Woburn was a city of thirty-six thousand situated twelve miles north of Boston. Its first
commercial enterprise had been a tannery, built by the Wyman brothers in 1648 and it
was followed by one tannery after another till the city was nicknamed as Tan City. In
1853 Eatons Chemical factory was built in northern Woburn, along the banks of the
Aberjona River, supplying chemicals to the tanneries. The chemical factory was known
as the largest chemical plants in the country. By the end of 1960s, the tanning industry
in Woburn had been eclipsed by competition from abroad and Eatons Chemical
factory was taken over by Monsanto. W. R. Grace, another chemical giant, which built
a small plant on land that had once been an orchard.
Anne and Charles Anderson moved in Woburn in 1965 and it was when the people in
east Woburn had started to observed that there was something unusual about the
water. The moment of change began when wells G and H went online and began
pumping water to serve homes in the east of Woburn and, to a much lesser extent,
those homes in the north and central sections. Wells G and H had been periodically
shut down and opened due to the complaints that bombarded the City Officials
pertaining to the odor, rust-colored, and strong chemical taste of the water. The wells
were permanently shut down in 1979 when half a miles from the said wells, 184
barrels of industrial waste were found to be dumped on a vacant land northeast of
Woburn. Both of the wells were tested and found to be heavily contaminated with
several suspected carcinogens, including trichloroethylene, terrachloroethylene and
three other contaminants all of which are used as industrial solvent.

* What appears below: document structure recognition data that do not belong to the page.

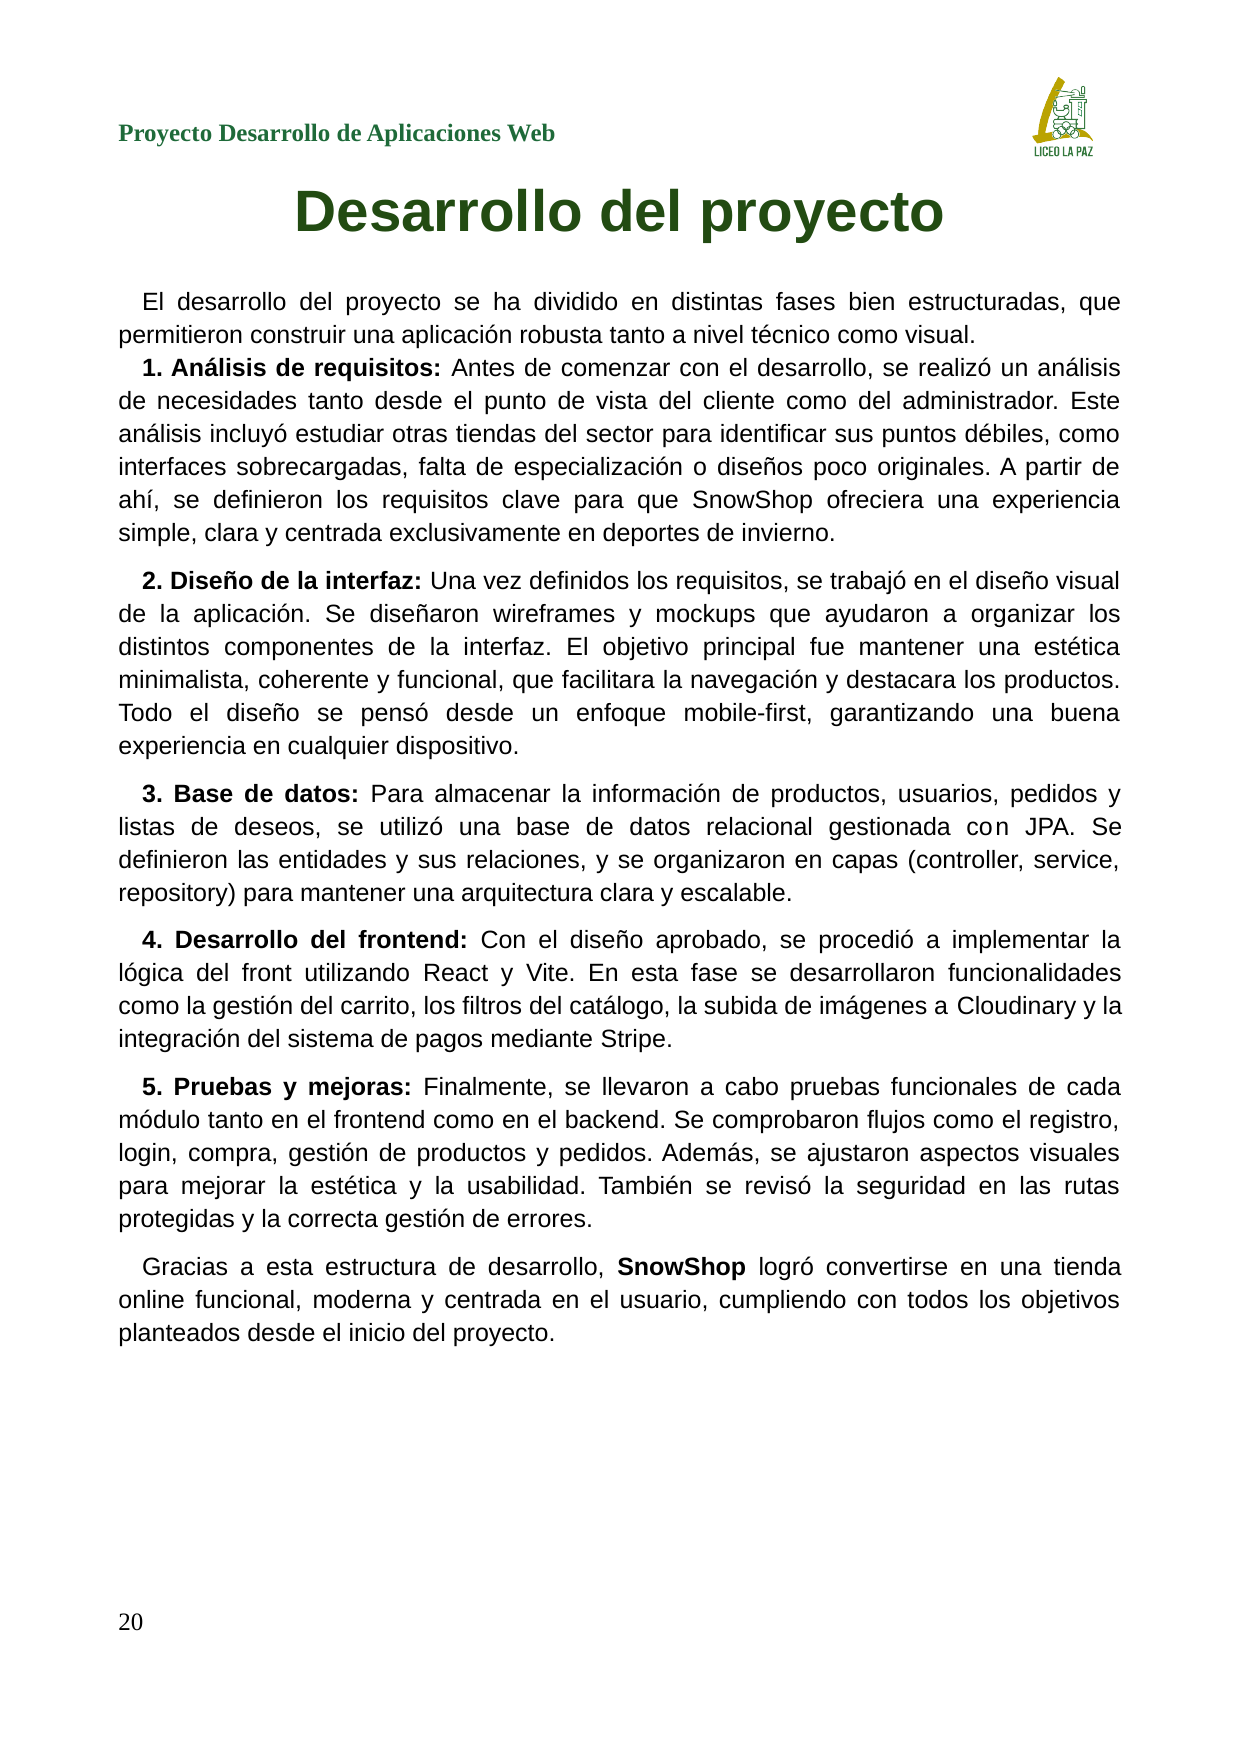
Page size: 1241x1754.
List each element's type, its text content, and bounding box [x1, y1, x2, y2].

subtitle Desarrollo del proyecto [118, 177, 1122, 244]
picture [1025, 70, 1100, 165]
text 3. Base de datos: Para almacenar la información de productos, usuarios, pedidos y listas de deseos, se utilizó una base de datos relacional gestionada con JPA. Se definieron las entidades y sus relaciones, y se organizaron en capas (controller, service, repository) para mantener una arquitectura clara y escalable. [118, 779, 1122, 906]
text 4. Desarrollo del frontend: Con el diseño aprobado, se procedió a implementar la lógica del front utilizando React y Vite. En esta fase se desarrollaron funcionalidades como la gestión del carrito, los filtros del catálogo, la subida de imágenes a Cloudinary y la integración del sistema de pagos mediante Stripe. [118, 925, 1122, 1053]
text 2. Diseño de la interfaz: Una vez definidos los requisitos, se trabajó en el diseño visual de la aplicación. Se diseñaron wireframes y mockups que ayudaron a organizar los distintos componentes de la interfaz. El objetivo principal fue mantener una estética minimalista, coherente y funcional, que facilitara la navegación y destacara los productos. Todo el diseño se pensó desde un enfoque mobile-first, garantizando una buena experiencia en cualquier dispositivo. [118, 566, 1122, 760]
text El desarrollo del proyecto se ha dividido en distintas fases bien estructuradas, que permitieron construir una aplicación robusta tanto a nivel técnico como visual. [118, 287, 1122, 349]
text Gracias a esta estructura de desarrollo, SnowShop logró convertirse en una tienda online funcional, moderna y centrada en el usuario, cumpliendo con todos los objetivos planteados desde el inicio del proyecto. [118, 1252, 1122, 1346]
text 1. Análisis de requisitos: Antes de comenzar con el desarrollo, se realizó un análisis de necesidades tanto desde el punto de vista del cliente como del administrador. Este análisis incluyó estudiar otras tiendas del sector para identificar sus puntos débiles, como interfaces sobrecargadas, falta de especialización o diseños poco originales. A partir de ahí, se definieron los requisitos clave para que SnowShop ofreciera una experiencia simple, clara y centrada exclusivamente en deportes de invierno. [118, 353, 1122, 547]
text 5. Pruebas y mejoras: Finalmente, se llevaron a cabo pruebas funcionales de cada módulo tanto en el frontend como en el backend. Se comprobaron flujos como el registro, login, compra, gestión de productos y pedidos. Además, se ajustaron aspectos visuales para mejorar la estética y la usabilidad. También se revisó la seguridad en las rutas protegidas y la correcta gestión de errores. [118, 1072, 1122, 1233]
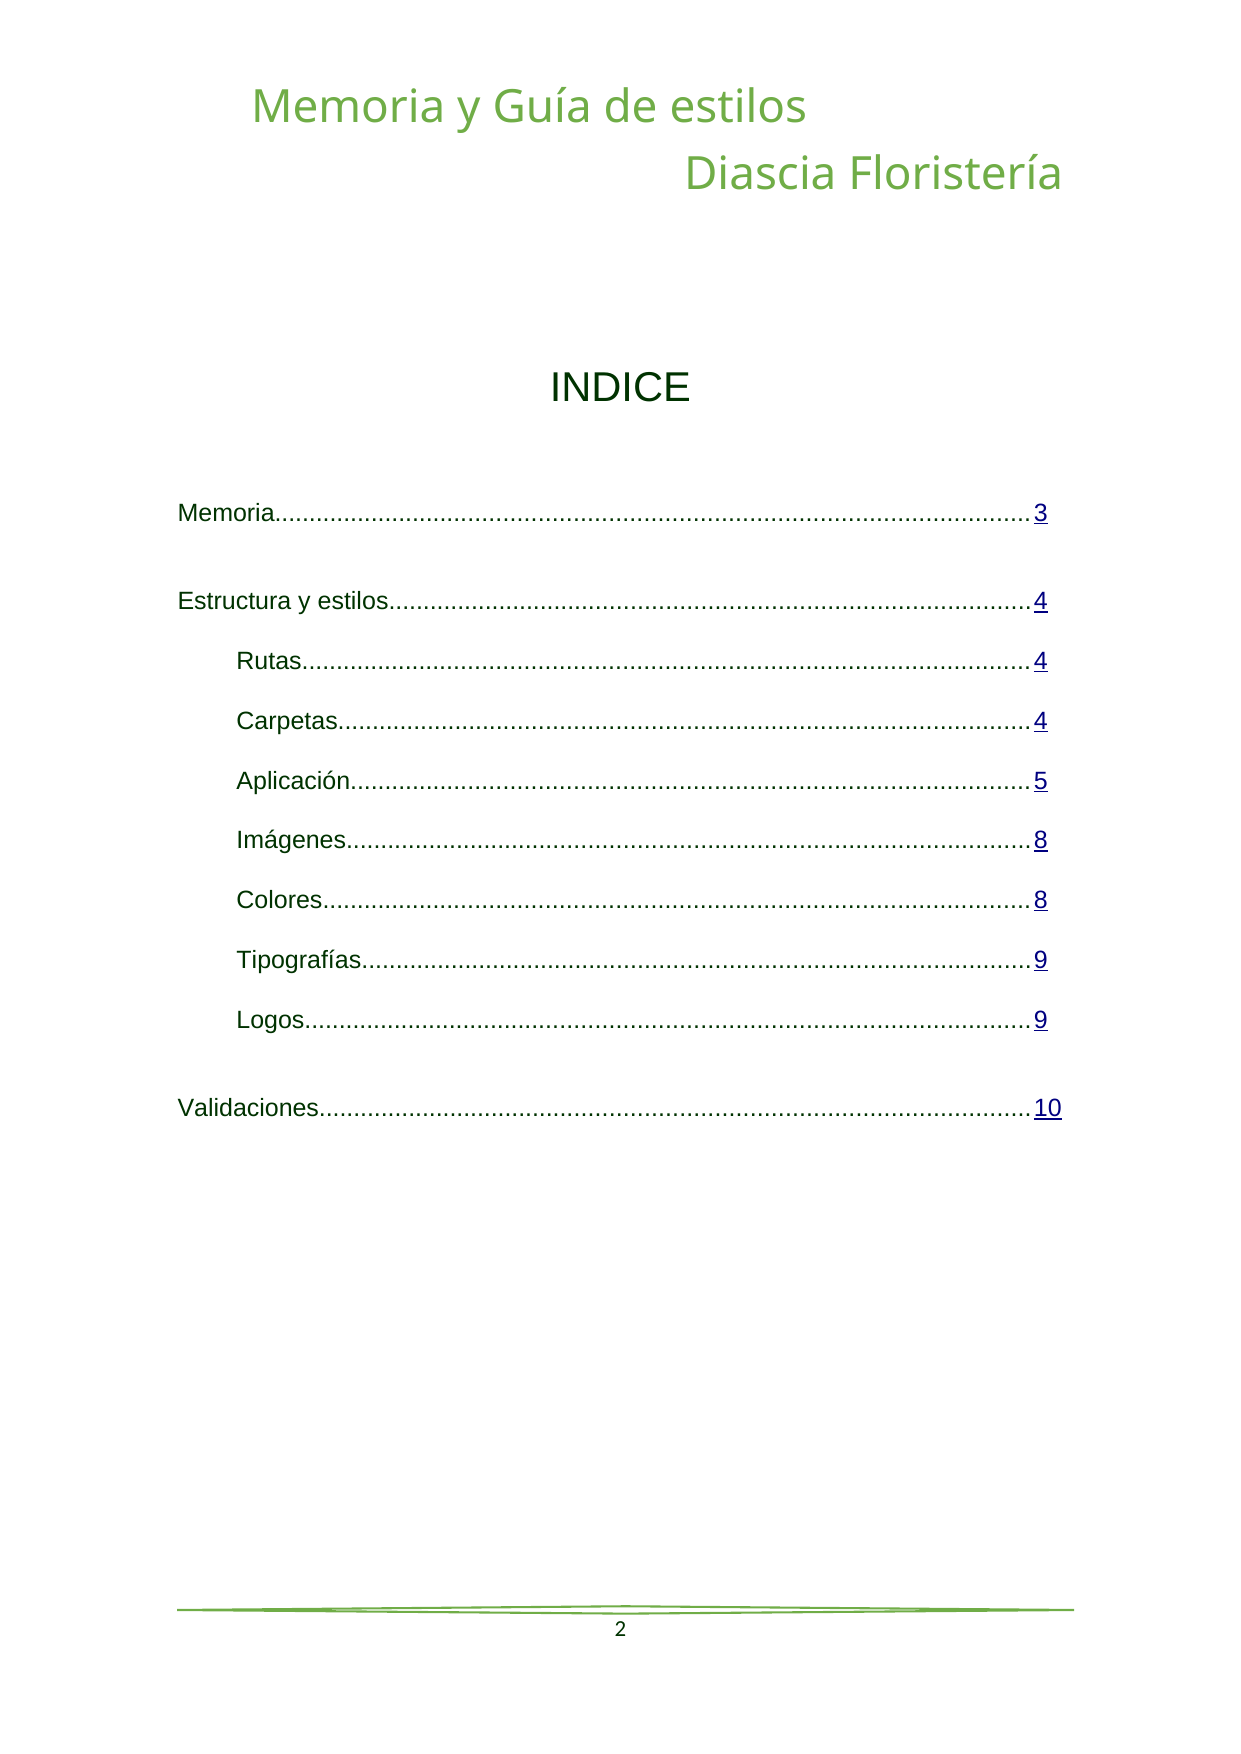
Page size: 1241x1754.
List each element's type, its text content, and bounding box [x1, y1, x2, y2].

text Estructura y estilos 4 [177, 586, 1063, 615]
text Rutas 4 [177, 646, 1063, 675]
text Aplicación 5 [177, 766, 1063, 794]
text Colores 8 [177, 885, 1063, 914]
text Memoria 3 [177, 498, 1063, 527]
text INDICE [177, 362, 1063, 410]
text Carpetas 4 [177, 706, 1063, 735]
text Imágenes 8 [177, 826, 1063, 854]
text Validaciones 10 [177, 1093, 1063, 1122]
text Logos 9 [177, 1005, 1063, 1034]
text Tipografías 9 [177, 945, 1063, 974]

Back in the winter of 1972, Jimmy Anderson, the youngest child of Anne and Charles
Anderson was diagnosed to be suffering from acute lymphocytic leukemia. Through
neighbors and Bruce Young, Woburn Trinity Church reverend, Anne discovered more
than a dozen cases of children living in the small town of Woburn, Massachusetts were
afflicted with Leukemia. The notion that each case shared some common cause began
to obsess her. She thought that only the water and the air were the two things they all
shared. She confided her observation to Dr. John Truman who was at first reluctant to
accept her suspicion but eventually referred her to Dr. Clark Heath of the Centers for
Disease Control, which eventually led to the investigation of a possible leukemia
cluster.
Bruce Young, through the aid of Donna Robbins whose son died of Leukemia in 1979,
invited the other parents whose children either died of Leukemia or were suffering from
the same afflictions, to consult Joe Mulligan, a Boston lawyer. Mulligan, upon knowing
that that twelve children, eight of which living within a half-mile radius, and six of them
living almost next door to each other, were all with Leukemia and contaminated
drinking water, gave a remark that the case is almost res ipsa loquitur, a legal term
which means the thing speaks for itself. They signed his firm to a contingency contract
to pursue a suit against anyone responsible for the contamination of the local wells.
Jimmy Anderson died in 1981 but several other deaths in Woburn had occurred since
1972 and all these children suffered the same fate. In early 1981, the Center for
Disease Control issued a report on the Woburn cancer cluster that showed the cancer
rate was at least seven times higher than normal, but did not definitively connect the
well contamination with the leukemia cases.